The new bill, called Common Cents Tax Reform Act, imposes a $1.20 increase in excise tax per gallon on hard liquors that are less than 100 proof or are less than 50 percent alcohol. This raises the current liquor tax from $3.30 per gallon to $4.50. The tax equals less than a penny and a half per drink serving, so many consumers won’t even notice the increase in price.
If passed, bill would reduce state tax revenue by a total of $300 million.
Additionally, the “babies before booze” legislation also removes taxes from diapers, helping families save $100 per year by voiding the state’s 7.5 percent sales tax. In Massachusetts, Minnesota, New Jersey, New York, Pennsylvania and Vermont diapers are currently tax exempt.
As a way to drive their point home even more, Garcia and colleague Lorena Gonzalez Fletcher brought working mothers and their children to the assembly floor during the introduction of the bill.
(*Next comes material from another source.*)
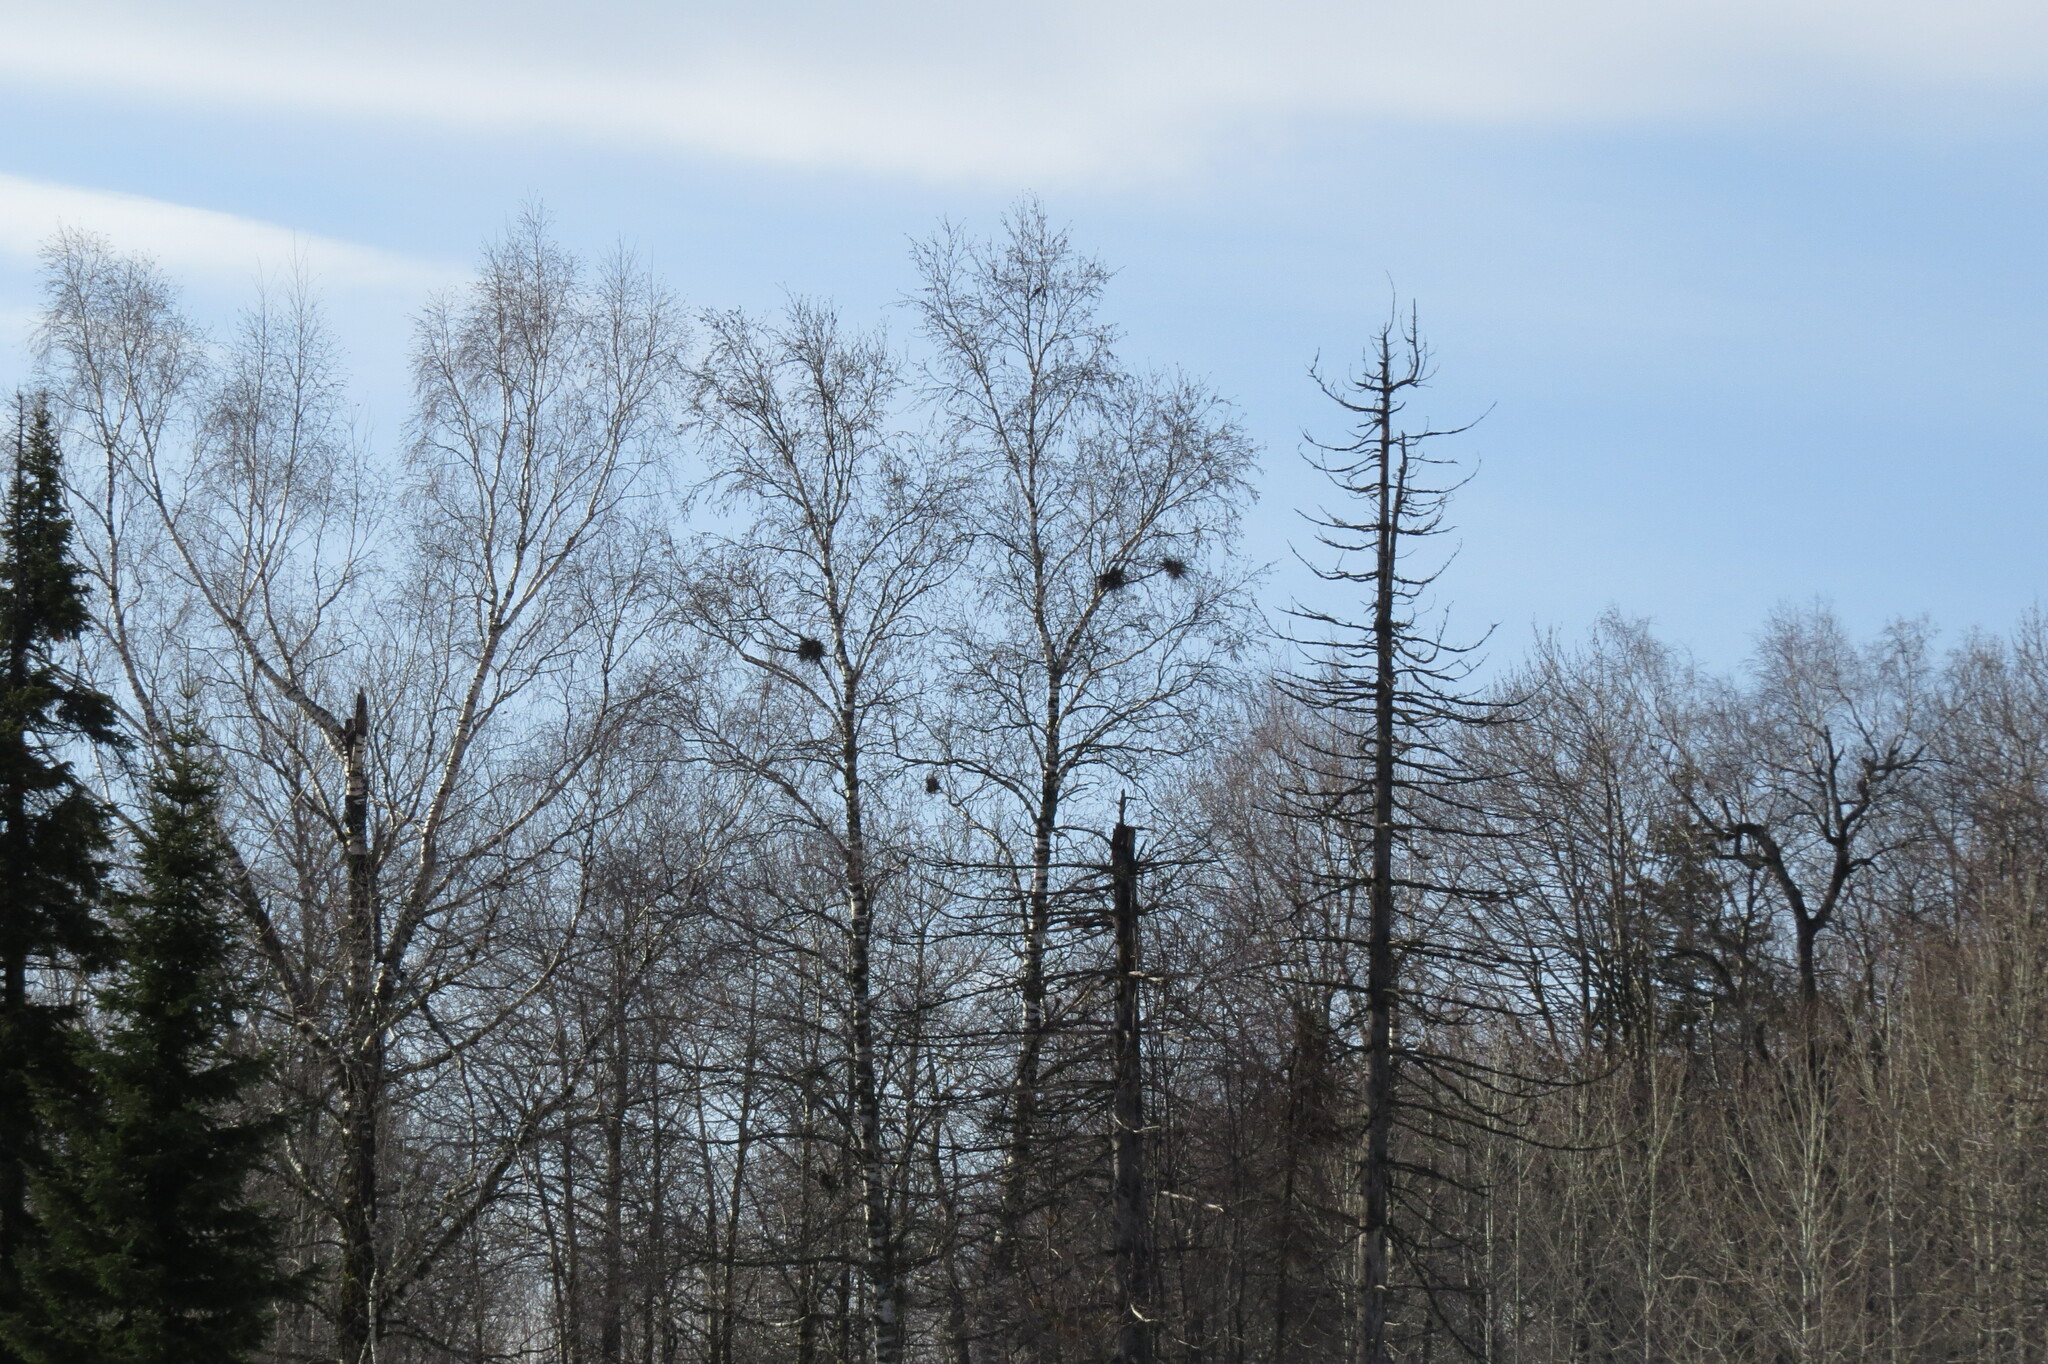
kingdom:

Gonzalez Fletcher has been quite vocal about why diapers should be tax exempt, going as far as to say that “diapers should be in the same category as food, because they are both essential health products,” according to CBS Sacramento.
The legislation still has ways to go in California, but legislators take solace in the fact that they are not fighting alone.
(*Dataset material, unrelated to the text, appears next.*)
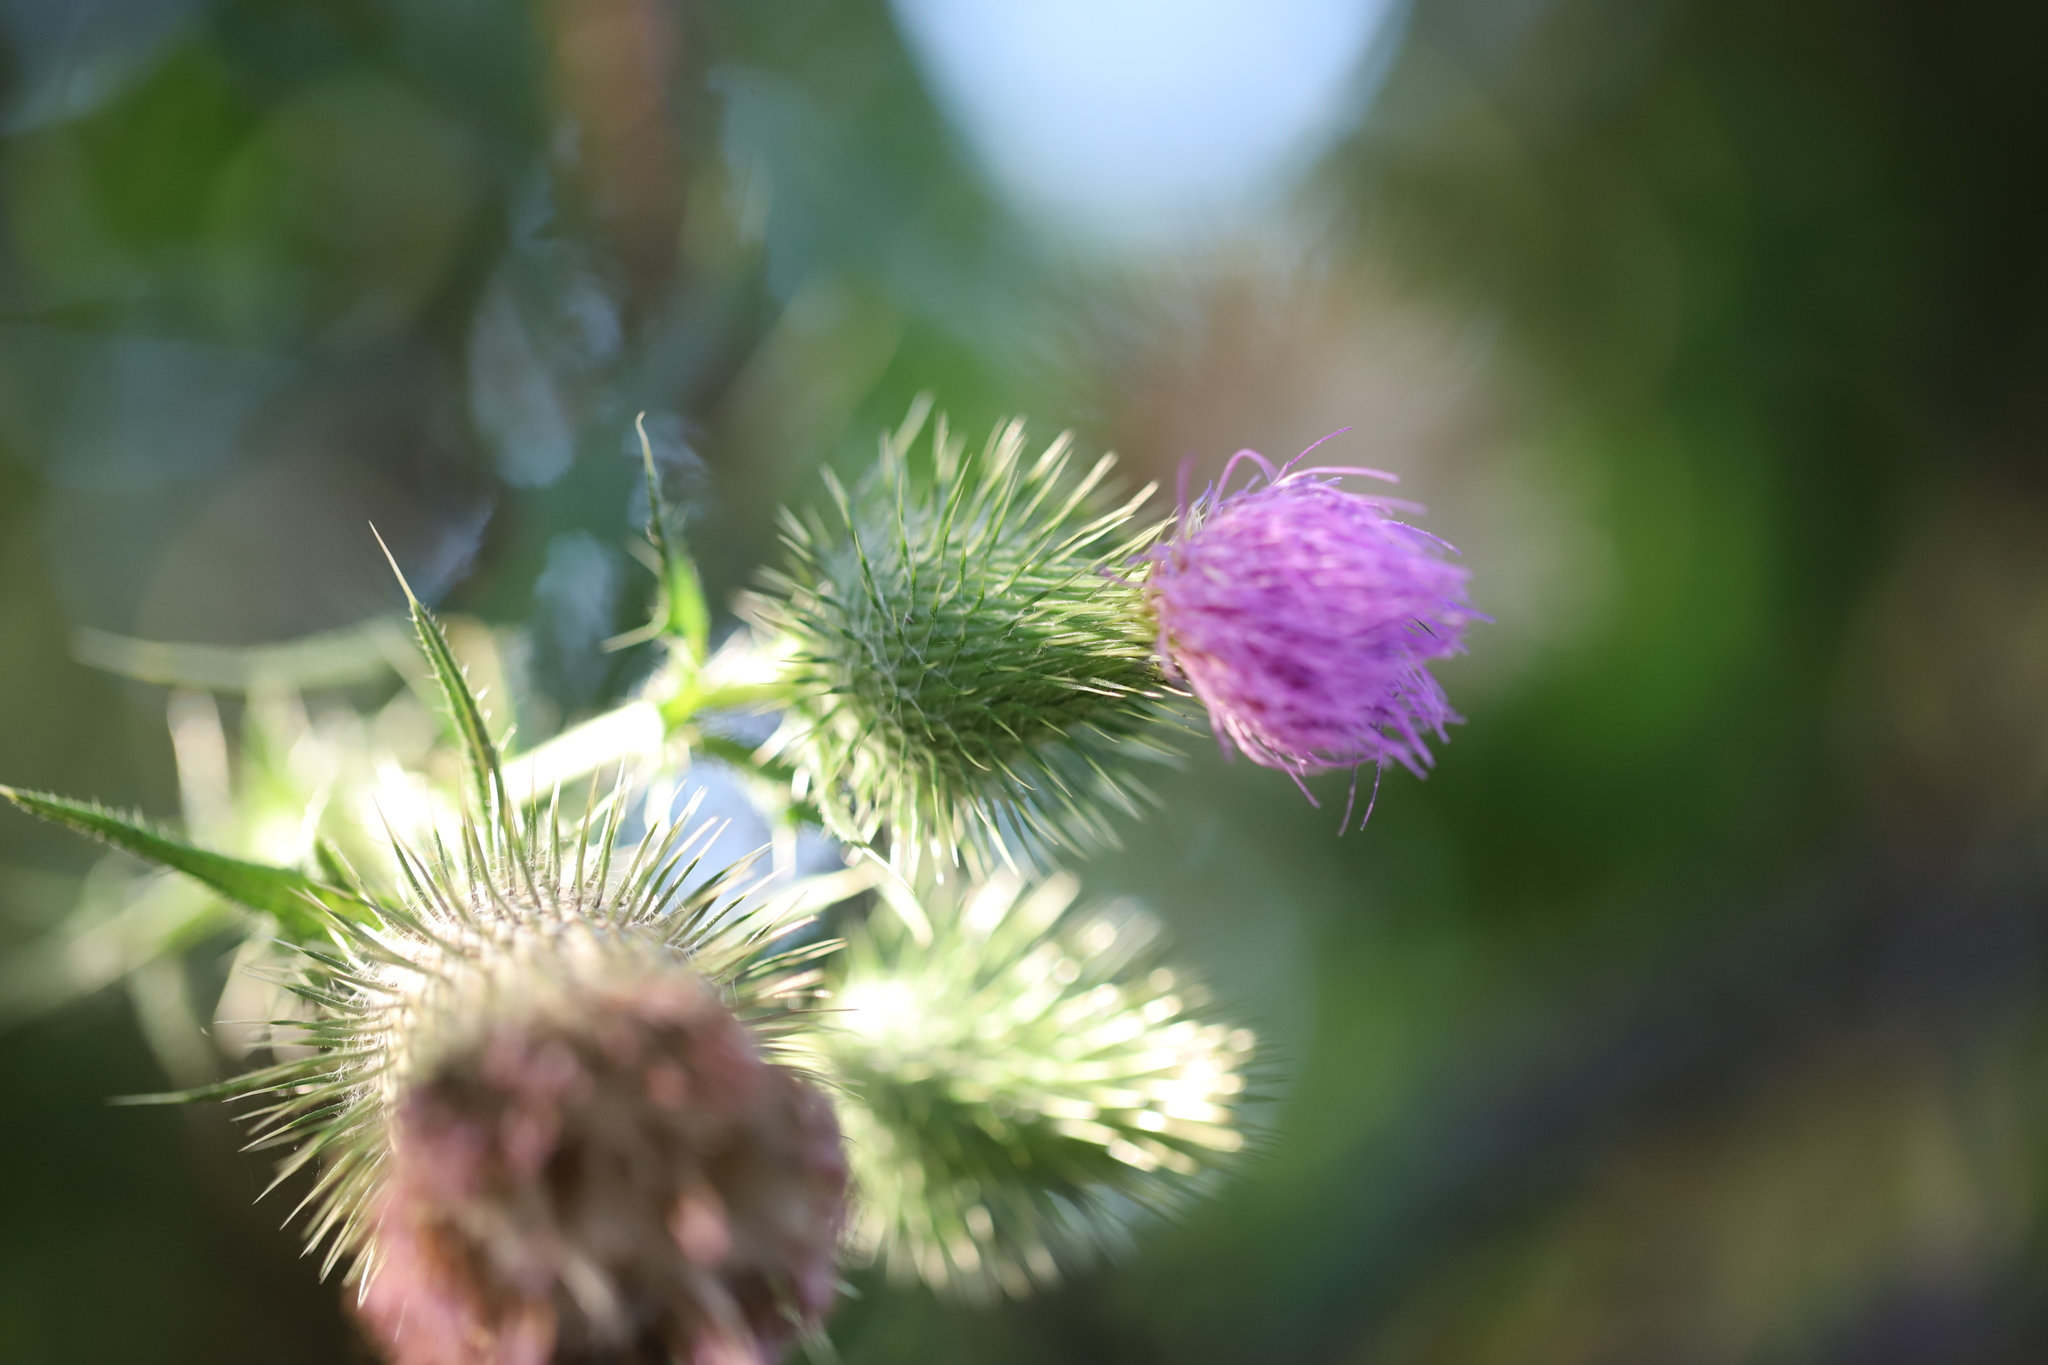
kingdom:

More recently, the Milwaukee Journal Sentinel says Wisconsin Assemblywoman Melissa Sargent proposed a similar measure to repeal sales tax on menstrual products.
“There is no other example of a product where men are taxed for something women are not taxed for,” the Democrat from Madison emphasizes. “In this case, women are being penalized simply on the basis of being a woman. It’s not a choice to be a person who menstruates.”
The state’s sales tax is lower than California at 5.6 percent, but can save the menstruation consumer woman $3.92 to $6.72 per year on average. Those who menstruate spend $70 to $120 annually on hygiene products.